Instruction
Artist
Zheng Bo
Zheng Bo, an ecoqueer artist with Bai roots born in Beijing in 1974, lives and works in Hong Kong. They are committed to inclusive, cross-species relationships and produces performances and videos, community workshops and drawings that challenge common notions of human-plant coexistence. Through drawing, dance and film, Bo cultivates a deep connection with plant species such as ferns in Taiwan, moss in Scandinavia, beech trees in Germany and an umbrella thorn acacia in the Arabian desert. For Bo, art does not arise from pure human creativity, but from an intense intimacy that transcends the human. Their ecological practice contributes to the emergence of a new planetary indigeneity. Their recent projects include public commissions at The Huntington in Los Angeles and Somerset House in London, solo exhibitions at Gropius Bau in Berlin and Göteborgs Konsthall. They also took part in the 59th Venice Biennale. Works by Zheng Bo are represented in important collections such as the Tate Modern, the Power Station of Art and the Hammer Museum.
In the Stadtgalerie Kiel, the 4-channel video performance ‘Pteridophilia’ is being expanded into a spacious installation by means of an arrangement of pot plants and monitors. The films show the intimate encounters of three young men with wildgrowing ferns in a forest in Taiwan. The spectrum of ecosexual acts shown ranges from sensual-erotic touches to BDSM practices.

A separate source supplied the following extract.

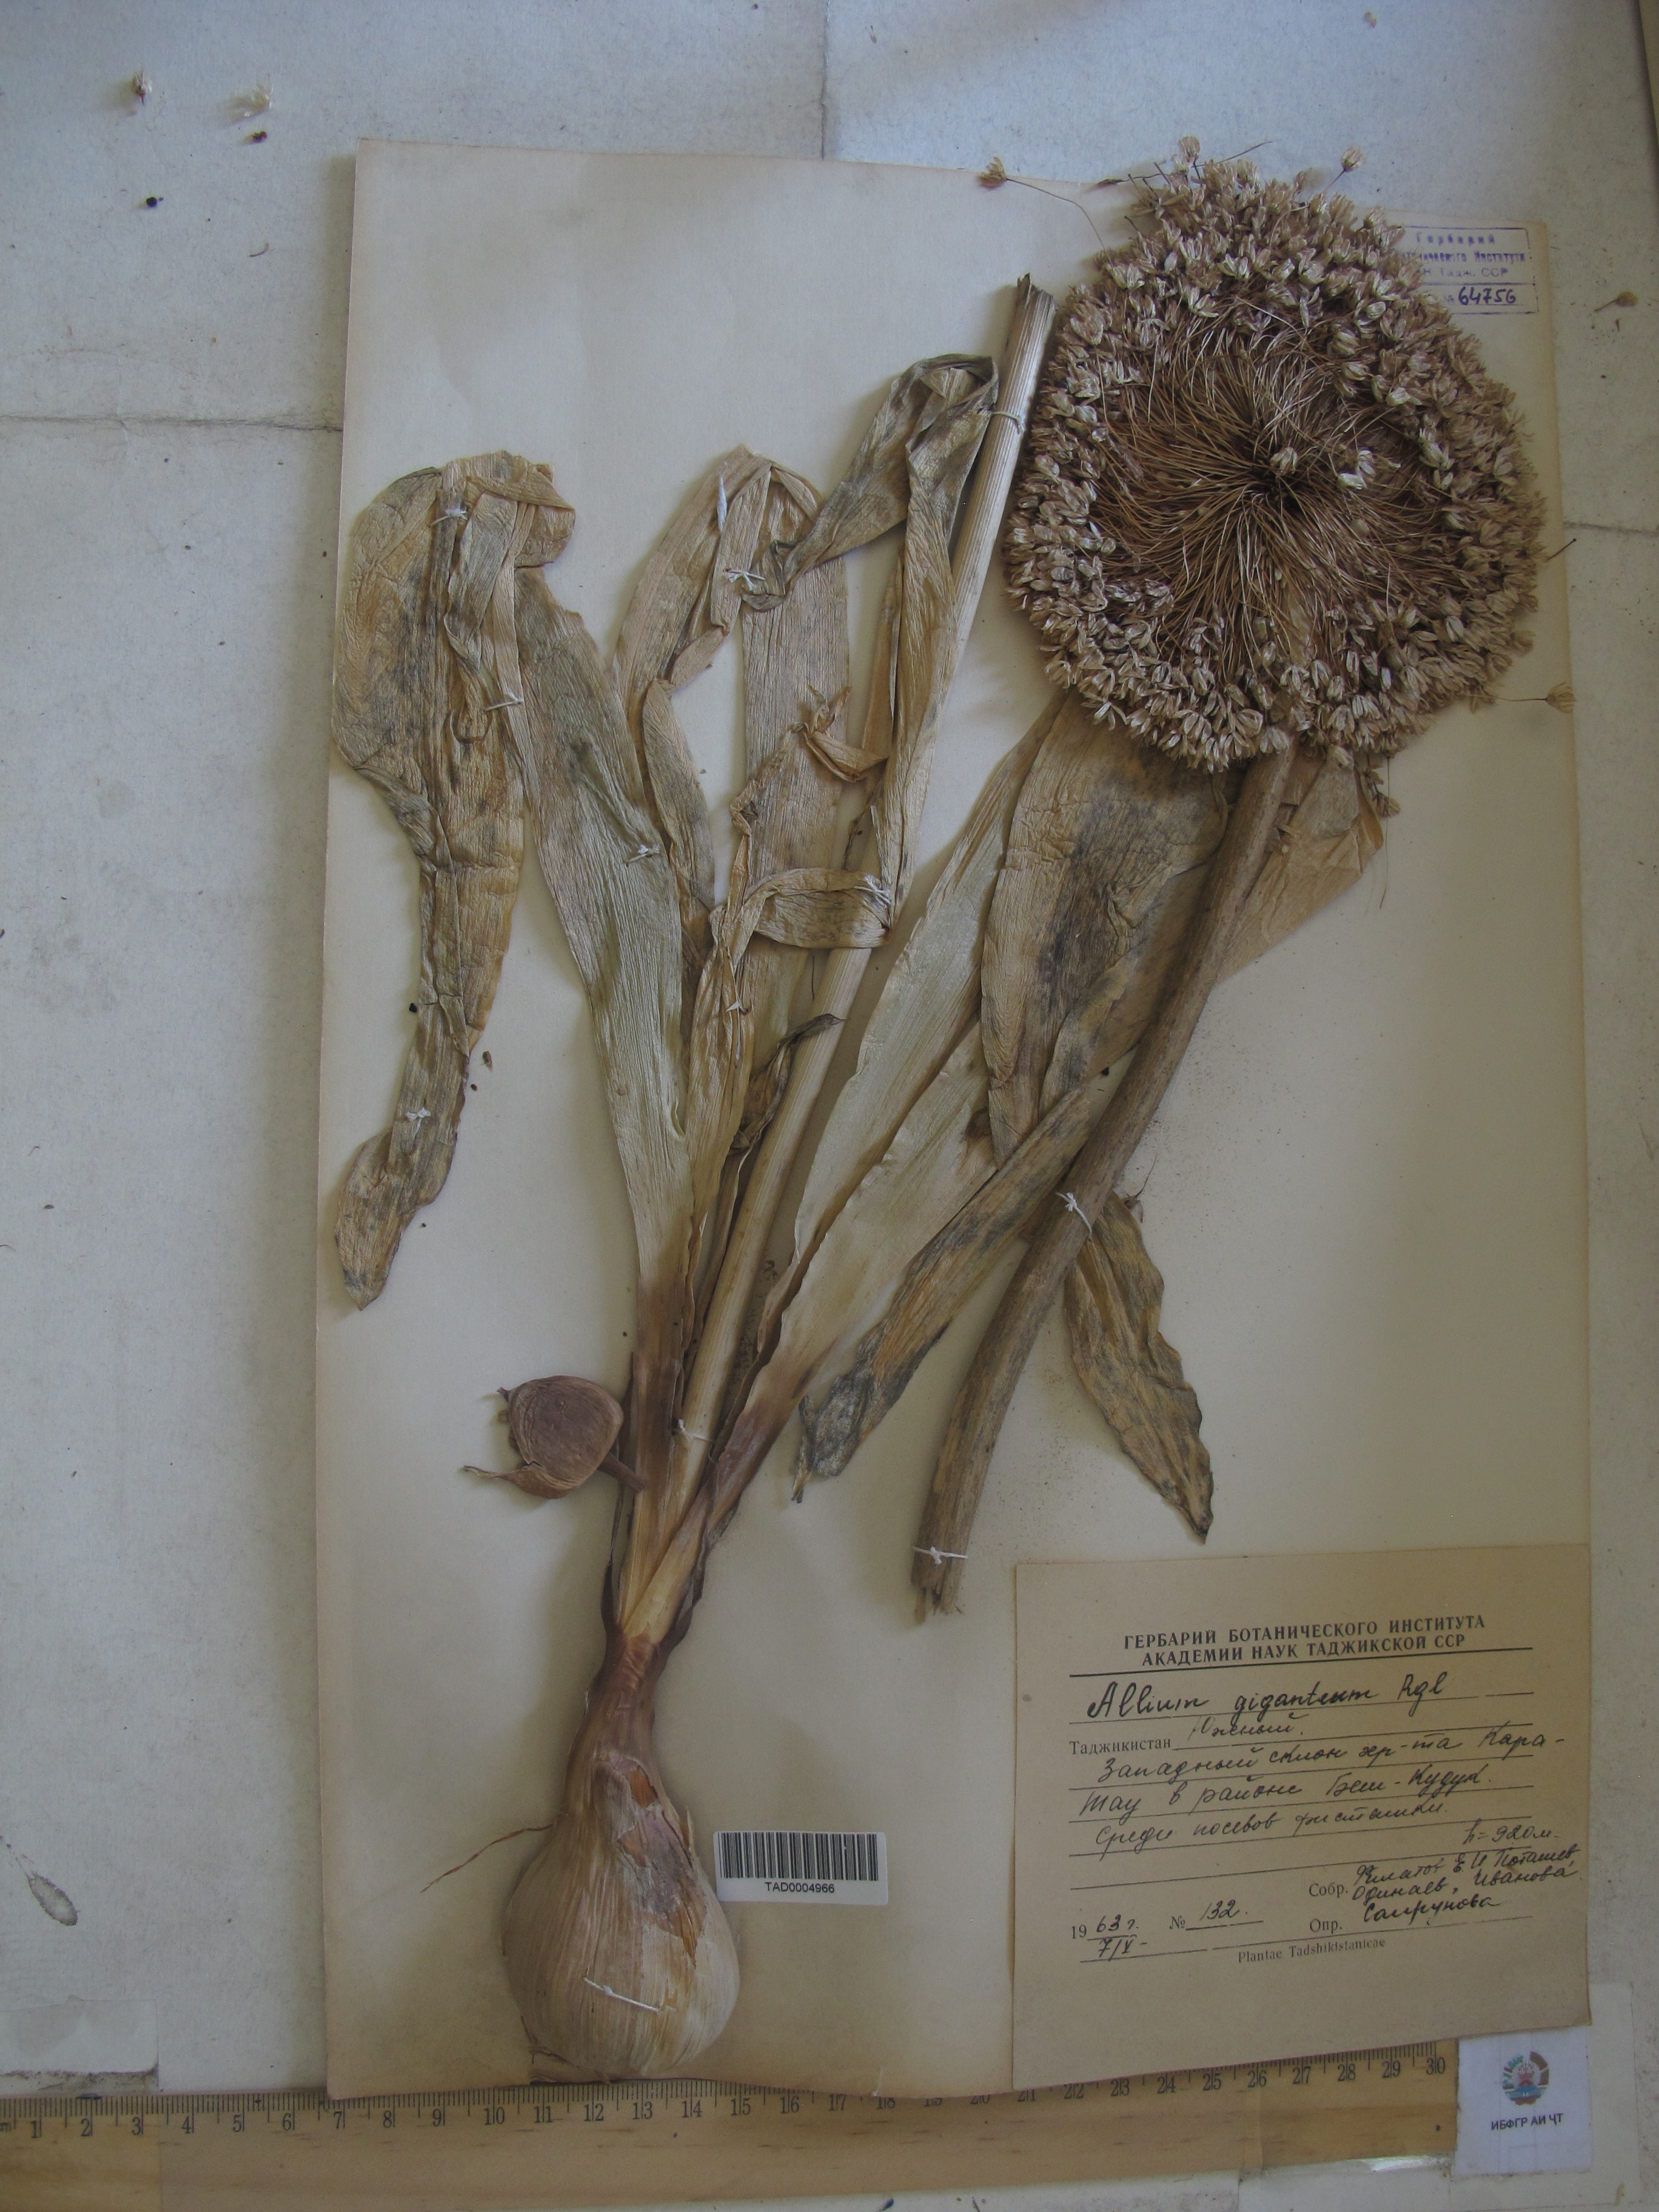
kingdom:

With ‘Pteridophilia’ Zheng Bo started a series of four ‘Biophilia films’ in 2016. According to the renowned biologist E. O. Wilson, biophilia describes the inherent urge to connect with other life forms. The four film projects are set in four different ecological situations: ‘Pteridophilia’ in a subtropical forest with lush ferns near Taipei; ‘The Political Life of Plants’ in an old beech forest near Berlin; ‘Le Sacre du printemps’ in an ancient pine forest in Dalarna, Sweden; ‘Samur’ in the Arabic desert with a single umbrella thorn acacia. By means of the different plants of beech, pine, fern and acacia, the artist tries to create an open garden of earthly pleasures in which people and plants dance, love and flourish together.